In contrast, today the Russian mass media promote in every possible way hostility and aversion to nationalism as a theory and political agenda. That is, to any nationalism except Russian. Ukrainian, Estonian and Lithuanian nationalism are to be deemed despicable, while Russian nationalism deserves nothing but praise.
Putin’s announcement, ignored by the Western community, legitimized a movement aimed at the expansion, rather than the defense, of Russian values. It is now gaining momentum and becoming increasingly aggressive. Thus, according to Putin, nationalism is a negative thing only when it takes non-Russian forms, while Russian nationalism is permitted, supported and stimulated by the state as an ideological and political foundation of the government system that has taken shape in this country over the past decade.
Another secret of the communist USSR was that it was not in fact “a union of sovereign socialistic republics” (as the Stalin and Brezhnev constitutions claimed). Rather, as Ukrainian, Georgian, Estonian and other nationalists never tired of saying, it was just another version of the Russian empire. Soviet ideologists dismissed such statements as libel and vicious anti-Soviet propaganda. But in October 2011, Putin himself said: “The Soviet Union fell apart. But what is the Soviet Union? It is the same thing as Russia, only with a different name.” Any non-Russian nationalist would subscribe to this same view. Putin may say something similar about the Customs Union and the Eurasian Union several years from now, because they are de facto ways to reintegrate the former Soviet space.

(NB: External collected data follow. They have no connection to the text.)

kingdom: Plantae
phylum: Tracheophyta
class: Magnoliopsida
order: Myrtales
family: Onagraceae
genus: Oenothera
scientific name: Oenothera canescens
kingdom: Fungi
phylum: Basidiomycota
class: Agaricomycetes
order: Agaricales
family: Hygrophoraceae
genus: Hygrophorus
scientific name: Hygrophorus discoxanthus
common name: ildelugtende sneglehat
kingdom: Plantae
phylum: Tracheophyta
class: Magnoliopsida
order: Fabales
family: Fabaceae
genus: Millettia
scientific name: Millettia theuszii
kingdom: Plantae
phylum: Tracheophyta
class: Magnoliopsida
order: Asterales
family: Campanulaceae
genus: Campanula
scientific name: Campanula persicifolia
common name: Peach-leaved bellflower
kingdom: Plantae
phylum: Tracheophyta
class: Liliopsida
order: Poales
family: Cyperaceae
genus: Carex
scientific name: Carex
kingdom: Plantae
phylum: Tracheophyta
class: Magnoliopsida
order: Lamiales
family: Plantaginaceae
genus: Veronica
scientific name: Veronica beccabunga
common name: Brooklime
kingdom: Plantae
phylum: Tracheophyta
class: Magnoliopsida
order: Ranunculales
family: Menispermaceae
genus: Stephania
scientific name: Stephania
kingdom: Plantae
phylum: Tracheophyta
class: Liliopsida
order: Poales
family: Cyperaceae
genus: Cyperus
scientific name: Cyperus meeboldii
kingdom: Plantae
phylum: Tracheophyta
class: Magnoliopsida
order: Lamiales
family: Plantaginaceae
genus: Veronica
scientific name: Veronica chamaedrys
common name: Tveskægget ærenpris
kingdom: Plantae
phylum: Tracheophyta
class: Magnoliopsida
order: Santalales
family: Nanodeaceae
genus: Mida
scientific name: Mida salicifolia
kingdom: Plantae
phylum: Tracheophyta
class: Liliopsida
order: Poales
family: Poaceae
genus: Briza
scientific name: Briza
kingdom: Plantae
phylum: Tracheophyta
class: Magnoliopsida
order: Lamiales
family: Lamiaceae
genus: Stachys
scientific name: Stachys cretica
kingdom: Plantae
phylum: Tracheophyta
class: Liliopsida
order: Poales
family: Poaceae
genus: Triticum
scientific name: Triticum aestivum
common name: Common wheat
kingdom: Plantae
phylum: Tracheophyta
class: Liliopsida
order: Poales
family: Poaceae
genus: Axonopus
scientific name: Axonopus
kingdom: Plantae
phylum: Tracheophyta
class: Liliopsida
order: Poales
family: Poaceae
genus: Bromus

Because Putin equates the Soviet Union and Russia, his reference to the breakup of the USSR as the “greatest geopolitical catastrophe of the 20th century” acquires a more sinister tone. If what disintegrated was Russia, rather than some kind of a union, then the goal of every Russian official should be its restoration. In this way, the Russian prime minister once again showed unambiguously what will become the idée fixe of his third presidential term. At one point in history, Europe watched with great reserve as a very similar process in Sudetenland, Austria and Memel unfolded, comforting itself with the thought that what was happening merely had to do with restoring traditionally German (in terms of population) lands. However, Germany did not stop there. The end came late in 1945 after colossal losses to Europe.
Nash sovremennik, a Russian nationalist periodical, published a manifesto outlining the geopolitical plans of a nationalistic Russia (Issue 10, 2009): “The 1913 border of the Russian Empire should be recognized as the only legitimate border… This will be, so to speak, the minimum, the starting point for gathering Russian lands.” So this is just a beginning. More will come.
In 1938, European capitals believed that if Austria, Sudetenland and some other lands were granted to the “efficient manager,” he would be content and stop. But on the contrary, his appetite was only whetted by these morsels. History repeats itself, and we again see that no one is learning from it. The Kremlin has never viewed expansion reaching Ukraine’s and Belarus’ western borders as its ultimate goal. This has always been just a beginning. The “efficient manager” in Moscow can hardly offer anything other to Russian society than the traditional “gathering of lands.” Russia will continue along this path until it is stopped.